I have very mixed feelings about this. I work in a library with a lot of patrons that are there all day due to housing issues.
Not in the UK, by the way, but in Canada. My American friends are reporting similar problems in their cities and towns. So I am hesitant to say this is just a matter of particular policy choices by particular governments. Investment in housing is an issue, but I think there is a lot more going on with it, from costs of materials to building regulations, but the number one thing I can see is drugs. The situation with drugs is far and away different than it was even 10 years ago where I am. And in other places around my country, the housing problem has similarly emerged as the new drugs have become dominant in that region.
There is a large portion of the population in shelters, and in tents, who have serious drug problems, or are mentally ill. Tent encampments tend to reflect that in a lot of places, what they bring with them are drug paraphernalia, fights, panhandlers, trafficing, prostitution, and so on.
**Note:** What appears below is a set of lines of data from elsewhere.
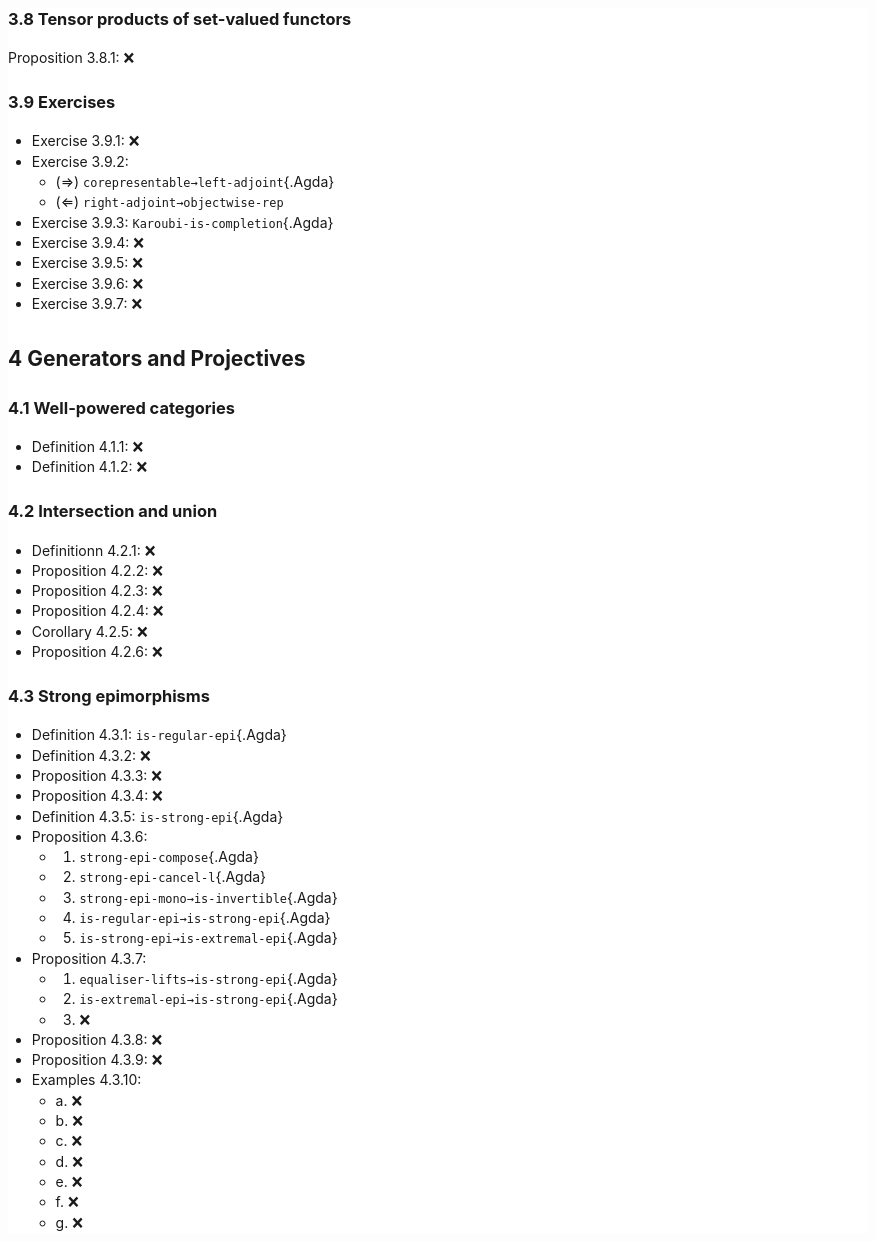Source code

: ### 3.8 Tensor products of set-valued functors

Proposition 3.8.1: ❌

### 3.9 Exercises



* Exercise 3.9.1: ❌
* Exercise 3.9.2:
  * (⇒) `corepresentable→left-adjoint`{.Agda}
  * (⇐) `right-adjoint→objectwise-rep`
* Exercise 3.9.3: `Karoubi-is-completion`{.Agda}
* Exercise 3.9.4: ❌
* Exercise 3.9.5: ❌
* Exercise 3.9.6: ❌
* Exercise 3.9.7: ❌

## 4 Generators and Projectives

### 4.1 Well-powered categories

* Definition 4.1.1: ❌
* Definition 4.1.2: ❌

### 4.2 Intersection and union

* Definitionn 4.2.1: ❌
* Proposition 4.2.2: ❌
* Proposition 4.2.3: ❌
* Proposition 4.2.4: ❌
* Corollary 4.2.5: ❌
* Proposition 4.2.6: ❌

### 4.3 Strong epimorphisms



* Definition 4.3.1: `is-regular-epi`{.Agda}
* Definition 4.3.2: ❌
* Proposition 4.3.3: ❌
* Proposition 4.3.4: ❌
* Definition 4.3.5: `is-strong-epi`{.Agda}
* Proposition 4.3.6:
  * 1. `strong-epi-compose`{.Agda}
  * 2. `strong-epi-cancel-l`{.Agda}
  * 3. `strong-epi-mono→is-invertible`{.Agda}
  * 4. `is-regular-epi→is-strong-epi`{.Agda}
  * 5. `is-strong-epi→is-extremal-epi`{.Agda}
* Proposition 4.3.7:
  * 1. `equaliser-lifts→is-strong-epi`{.Agda}
  * 2. `is-extremal-epi→is-strong-epi`{.Agda}
  * 3. ❌
* Proposition 4.3.8: ❌
* Proposition 4.3.9: ❌
* Examples 4.3.10:
  * a. ❌
  * b. ❌
  * c. ❌
  * d. ❌
  * e. ❌
  * f. ❌
  * g. ❌
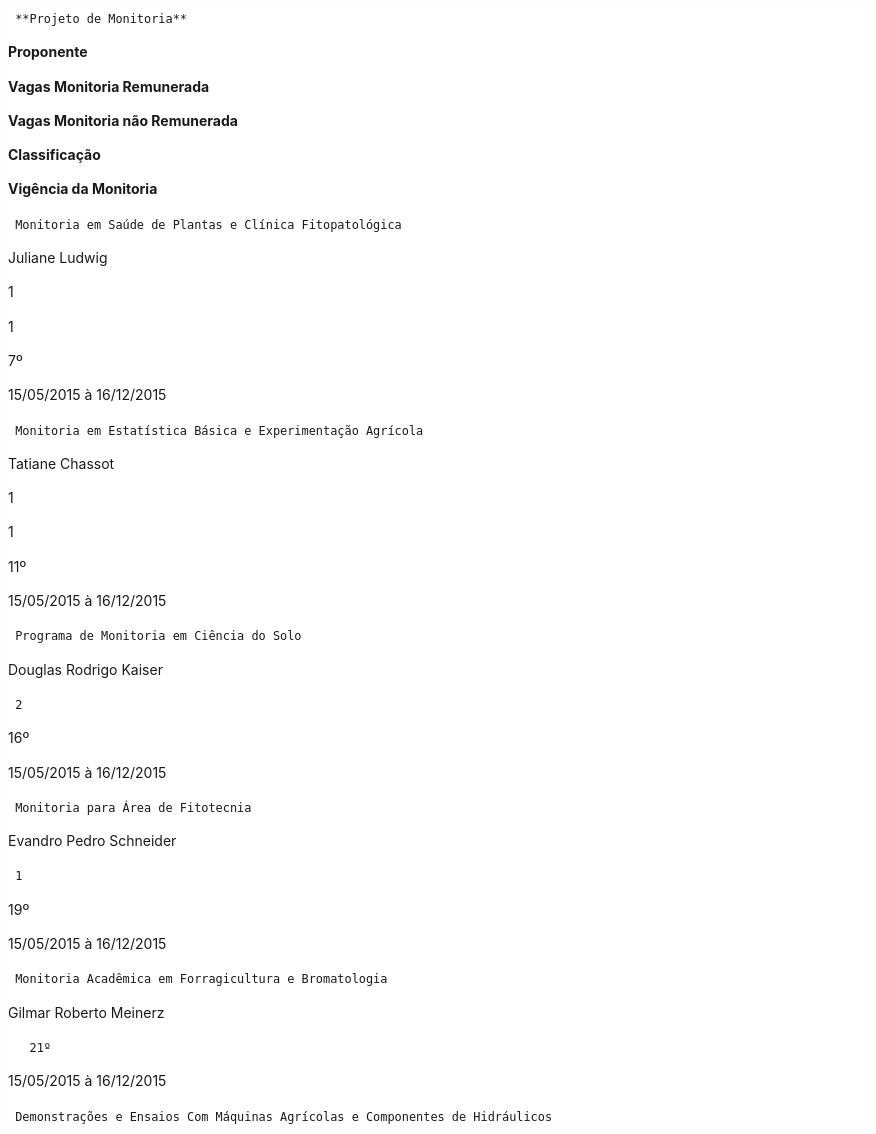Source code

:      **Projeto de Monitoria**

   **Proponente**

   **Vagas Monitoria Remunerada**

   **Vagas Monitoria não Remunerada**

   **Classificação**

   **Vigência da Monitoria**

     Monitoria em Saúde de Plantas e Clínica Fitopatológica

   Juliane Ludwig

   1

   1

   7º

   15/05/2015 à 16/12/2015

     Monitoria em Estatística Básica e Experimentação Agrícola

   Tatiane Chassot

   1

   1

   11º

   15/05/2015 à 16/12/2015

     Programa de Monitoria em Ciência do Solo

   Douglas Rodrigo Kaiser

     2

   16º

   15/05/2015 à 16/12/2015

     Monitoria para Área de Fitotecnia

   Evandro Pedro Schneider

     1

   19º

   15/05/2015 à 16/12/2015

     Monitoria Acadêmica em Forragicultura e Bromatologia

   Gilmar Roberto Meinerz

       21º

   15/05/2015 à 16/12/2015

     Demonstrações e Ensaios Com Máquinas Agrícolas e Componentes de Hidráulicos
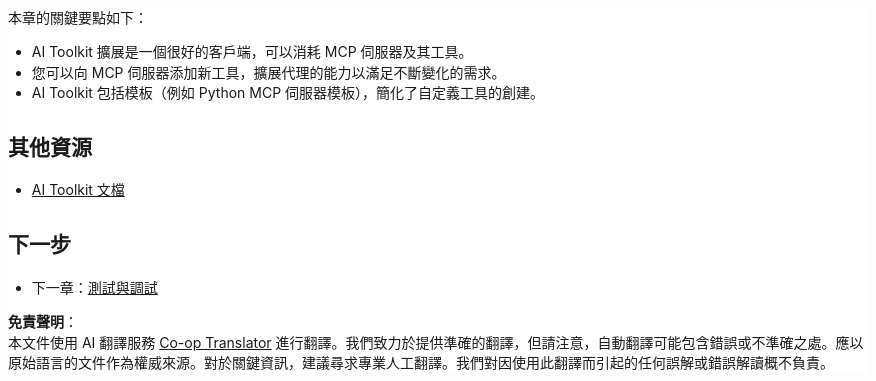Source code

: 本章的關鍵要點如下：

- AI Toolkit 擴展是一個很好的客戶端，可以消耗 MCP 伺服器及其工具。
- 您可以向 MCP 伺服器添加新工具，擴展代理的能力以滿足不斷變化的需求。
- AI Toolkit 包括模板（例如 Python MCP 伺服器模板），簡化了自定義工具的創建。

## 其他資源

- [AI Toolkit 文檔](https://aka.ms/AIToolkit/doc)

## 下一步
- 下一章：[測試與調試](../08-testing/README.md)

**免責聲明**：  
本文件使用 AI 翻譯服務 [Co-op Translator](https://github.com/Azure/co-op-translator) 進行翻譯。我們致力於提供準確的翻譯，但請注意，自動翻譯可能包含錯誤或不準確之處。應以原始語言的文件作為權威來源。對於關鍵資訊，建議尋求專業人工翻譯。我們對因使用此翻譯而引起的任何誤解或錯誤解讀概不負責。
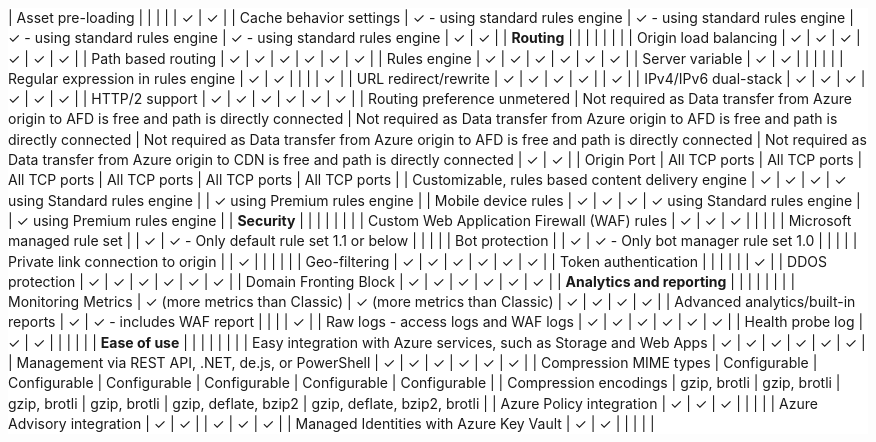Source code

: | Asset pre-loading |  |  |  |  | &check; | &check; |
| Cache behavior settings | &check; - using standard rules engine | &check; - using standard rules engine | &check; - using standard rules engine | &check; - using standard rules engine | &check; | &check; |
| **Routing** | | | | | | |
| Origin load balancing | &check; | &check; | &check; | &check; | &check; | &check; |
| Path based routing | &check; | &check; | &check; | &check; | &check; | &check; |
| Rules engine | &check; | &check; | &check; | &check; | &check; | &check; |
| Server variable | &check; | &check; |  |  |  |  |
| Regular expression in rules engine | &check; | &check; |  |  |  | &check; |
| URL redirect/rewrite | &check; | &check; | &check; | &check; |  | &check; |
| IPv4/IPv6 dual-stack | &check; | &check; | &check; | &check; | &check; | &check; |
| HTTP/2 support | &check; | &check; | &check; | &check; | &check; | &check; |
| Routing preference unmetered | Not required as Data transfer from Azure origin to AFD is free and path is directly connected | Not required as Data transfer from Azure origin to AFD is free and path is directly connected | Not required as Data transfer from Azure origin to AFD is free and path is directly connected | Not required as Data transfer from Azure origin to CDN is free and path is directly connected | &check; | &check; |
| Origin Port | All TCP ports | All TCP ports | All TCP ports | All TCP ports | All TCP ports | All TCP ports |
| Customizable, rules based content delivery engine | &check; | &check; | &check; | &check; using Standard rules engine |  | &check; using Premium rules engine |
| Mobile device rules | &check; | &check; | &check; | &check; using Standard rules engine |  | &check; using Premium rules engine |
| **Security** | | | | | | |
| Custom Web Application Firewall (WAF) rules | &check; | &check; | &check; |  |  |  |
| Microsoft managed rule set |  | &check; | &check; - Only default rule set 1.1 or below |  |  |  |
| Bot protection |  | &check; | &check; - Only bot manager rule set 1.0 |  |  |  |
| Private link connection to origin |  | &check; |  |  |  |  |
| Geo-filtering | &check; | &check; | &check; | &check; | &check; | &check; |
| Token authentication |  |  |  |  |  | &check; |
| DDOS protection | &check; | &check; | &check; | &check; | &check; | &check; |
| Domain Fronting Block | &check; | &check; | &check; | &check; | &check; | &check; |
| **Analytics and reporting** | | | | | | |
| Monitoring Metrics | &check; (more metrics than Classic) | &check; (more metrics than Classic) | &check; | &check; | &check; | &check; |
| Advanced analytics/built-in reports | &check; | &check; - includes WAF report |  |  |  | &check; |
| Raw logs - access logs and WAF logs | &check; | &check; | &check; | &check; | &check; | &check; |
| Health probe log | &check; | &check; |  |  |  |  |
| **Ease of use** | | | | | | |
| Easy integration with Azure services, such as Storage and Web Apps | &check; | &check; | &check; | &check; | &check; | &check; |
| Management via REST API, .NET, de.js, or PowerShell | &check; | &check; | &check; | &check; | &check; | &check; |
| Compression MIME types | Configurable | Configurable | Configurable | Configurable | Configurable | Configurable |
| Compression encodings | gzip, brotli | gzip, brotli | gzip, brotli | gzip, brotli | gzip, deflate, bzip2 | gzip, deflate, bzip2, brotli |
| Azure Policy integration | &check; | &check; | &check; |  |  |  |
| Azure Advisory integration | &check; | &check; |  | &check; | &check; | &check; |
| Managed Identities with Azure Key Vault | &check; | &check; |  |  |  |  |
I've known people in low income housing where the tenters in the empty lot behind them would pee against the chain link fence between the two properties, in full view of the people in the houses; lots of tents just abandoned and left to be trash on the ground along with all the other trash from the encampment, and probably one of the worst things I've ever seen was a tent that caught fire because people were cooking drugs inside. (They were also selling drugs from the tent, but the police had been so hounded by the media for dealing harshly with the tents they would no longer deal with any of those problems.)
Banning tents isn't a solution, at the same time, I don't actually think it is ok for people to have this kind of thing going on in their homes and neighbourhoods either. People in that low-income housing aren't some sort of elite profiting from the labour of the masses, they are people in an inner city who want to be able to let their kids in the tiny back yard. The house across from the tent that caught on fire was a woman's shelter.